US 12,334,096 B2
	Directional voice sensing using coherent optical detection
Eran Tal, Petach Tikva (IL); and Ariel Lipson, Tel Aviv (IL)
Assigned to Apple Inc., Cupertino, CA (US)
Filed by Apple Inc., Cupertino, CA (US)
Filed on Oct. 3, 2023, as Appl. No. 18/376,262.
Application 18/376,262 is a continuation of application No. 17/477,382, filed on Sep. 16, 2021, granted, now 11,854,568.
Prior Publication US 2024/0029752 A1, Jan. 25, 2024
This patent is subject to a terminal disclaimer.
Int. Cl. G10L 21/0232 (2013.01); G01H 9/00 (2006.01); G01S 7/52 (2006.01); G01S 15/89 (2006.01); G10L 25/84 (2013.01); H04R 1/22 (2006.01); H04R 23/00 (2006.01)
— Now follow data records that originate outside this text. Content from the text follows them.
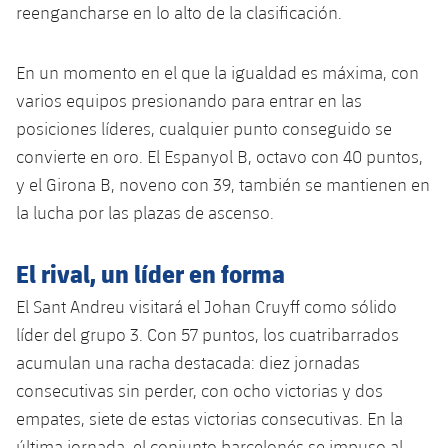
Servicios Médicos
reengancharse en lo alto de la clasificación.
Acreditaciones
Accesibilidad
Instalaciones
En un momento en el que la igualdad es máxima, con
varios equipos presionando para entrar en las
posiciones líderes, cualquier punto conseguido se
convierte en oro. El Espanyol B, octavo con 40 puntos,
y el Girona B, noveno con 39, también se mantienen en
la lucha por las plazas de ascenso.
El rival, un líder en forma
El Sant Andreu visitará el Johan Cruyff como sólido
líder del grupo 3. Con 57 puntos, los cuatribarrados
acumulan una racha destacada: diez jornadas
consecutivas sin perder, con ocho victorias y dos
empates, siete de estas victorias consecutivas. En la
última jornada, el conjunto barcelonés se impuso al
CPC G10L 21/0232 (2013.01) [G01H 9/00 (2013.01); G01S 7/52046 (2013.01); G01S 15/8993 (2013.01); G10L 25/84 (2013.01); H04R 1/222 (2013.01); H04R 23/008 (2013.01)]

15 Claims

1. An electronic device, comprising:

a microphone;

an array of coherent optical emitters;

an array of balanced coherent optical vibration sensors, each balanced coherent optical vibration sensor in the array of balanced coherent optical vibration sensors paired with a coherent optical emitter in the array of coherent optical emitters;

a camera positioned to capture an image of a field of view; and

a processor configured to,

analyze a set of waveforms acquired by the array of balanced coherent optical vibration sensors;

identify, using the analysis of the set of waveforms, a set of one or more voices in the field of view;

identify a set of one or more voice sources in the image;

map the set of one or more voices to the set of one or more voice sources; and

adjust an output of the microphone to accentuate a particular voice in the set of one or more voices, wherein:

the processor is configured to map the set of one or more voices to the set of one or more voice sources by:

determining, based at least partly on the image, a first direction to a voice source in the set of one or more voice sources, the voice source producing the particular voice in the set of one or more voices;

determining, based at least partly on a subset of waveforms including the particular voice, and based at least partly on a directionality of a subset of balanced coherent optical vibration sensors that generated the subset of waveforms, a second direction to the voice source; and

correlating the first direction with the second direction to map the particular voice to the voice source.